Copies of all lines containing the string "index" are needed from the data below.

(Beginning of Supplied material)

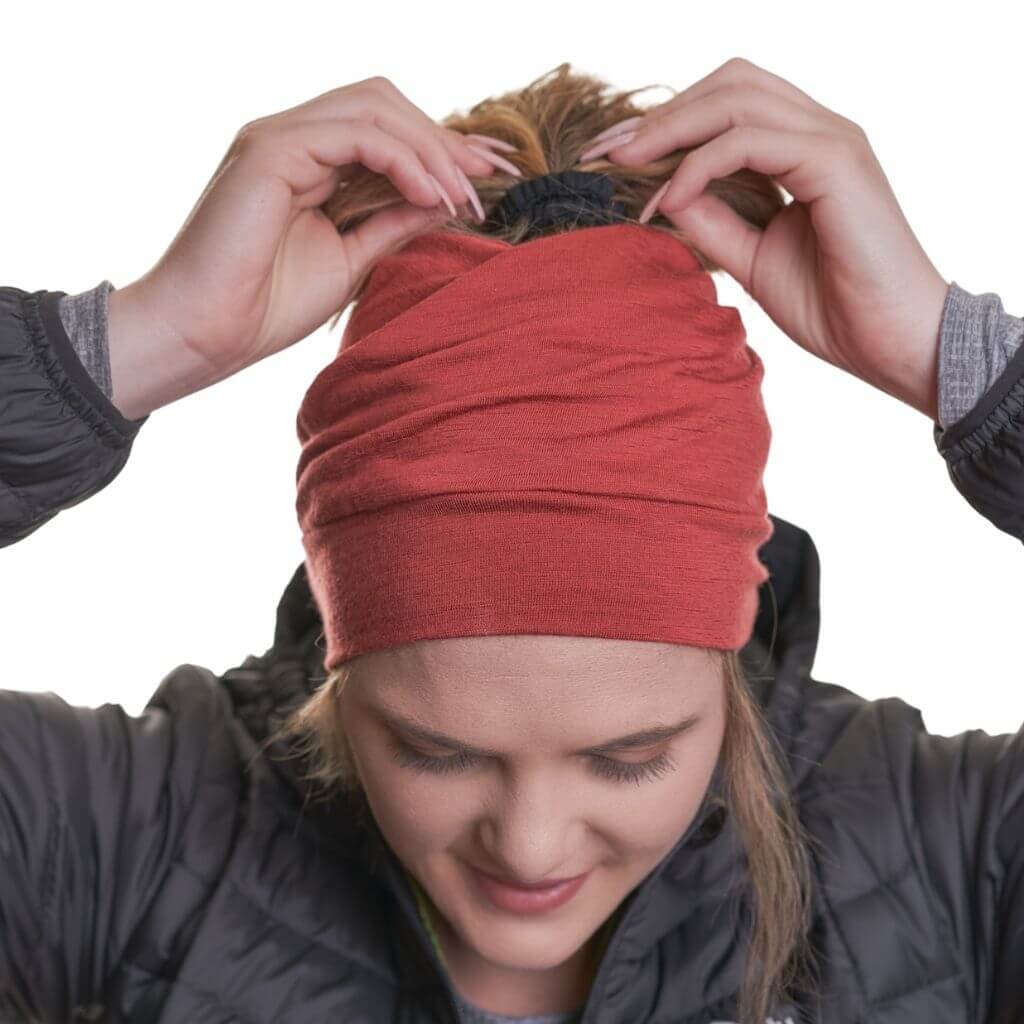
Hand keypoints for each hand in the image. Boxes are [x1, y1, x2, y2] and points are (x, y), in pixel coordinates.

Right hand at [108, 76, 510, 419]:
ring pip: (374, 108)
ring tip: (463, 195)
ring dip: (430, 148)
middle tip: (488, 177)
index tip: (488, 177)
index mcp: (307, 160)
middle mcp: (292, 137)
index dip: (440, 146)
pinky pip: (355, 135)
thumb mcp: (350, 260)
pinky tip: (430, 195)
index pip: (384, 127)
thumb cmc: (265, 306)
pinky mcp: (269, 149)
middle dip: (444, 138)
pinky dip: (402, 159)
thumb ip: (391, 223)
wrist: (206, 334)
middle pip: (385, 103)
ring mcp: (278, 137)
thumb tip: (442, 202)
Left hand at [584, 57, 949, 421]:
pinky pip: (749, 141)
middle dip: (661, 113)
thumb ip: (712, 218)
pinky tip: (670, 198)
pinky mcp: (836, 161)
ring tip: (626, 163)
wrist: (890, 342)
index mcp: (804, 148)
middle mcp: (820, 131)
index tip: (614, 156)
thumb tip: (663, 192)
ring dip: (671, 128)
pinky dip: (700, 164)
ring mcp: (832, 140)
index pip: (729, 104)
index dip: (668, 123)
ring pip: (737, 98)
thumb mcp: (751, 257)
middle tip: (607, 151)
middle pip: (729, 83)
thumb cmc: (833, 305)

(End of Supplied material)

Solution:
index tip: (488, 177)
index mcp: (307, 160)
index dip: (440, 146)
index pip: (384, 127)
index mcp: (804, 148)
index tip: (614, 156)
index pip: (729, 104)
index dip: (668, 123)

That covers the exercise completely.